**What to do**
Go through the entries below and print each one exactly, leaving out pictures.

[Recorded data]
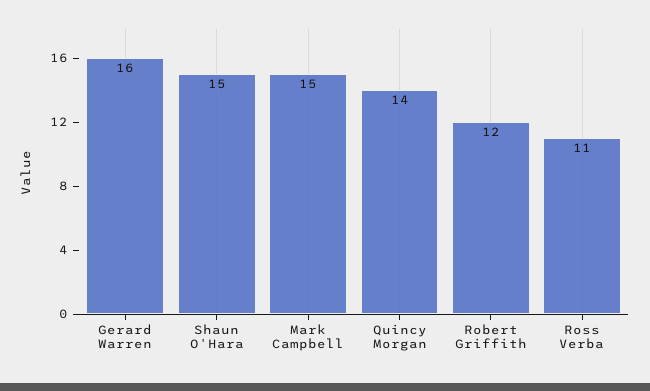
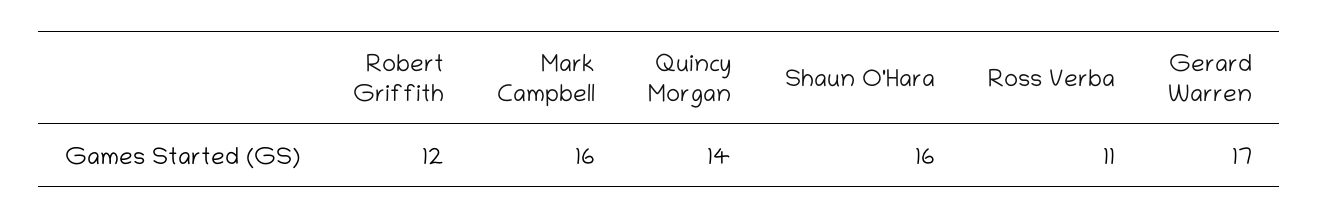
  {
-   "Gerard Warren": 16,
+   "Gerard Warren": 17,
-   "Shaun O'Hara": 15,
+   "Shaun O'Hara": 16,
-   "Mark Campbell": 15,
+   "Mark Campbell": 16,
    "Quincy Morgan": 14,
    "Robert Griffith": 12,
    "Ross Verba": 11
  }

**Exercise solution**
  {
-   "Gerard Warren": 16,
+   "Gerard Warren": 17,
-   "Shaun O'Hara": 15,
+   "Shaun O'Hara": 16,
-   "Mark Campbell": 15,
+   "Mark Campbell": 16,
    "Quincy Morgan": 14,
    "Robert Griffith": 12,
    "Ross Verba": 11
  }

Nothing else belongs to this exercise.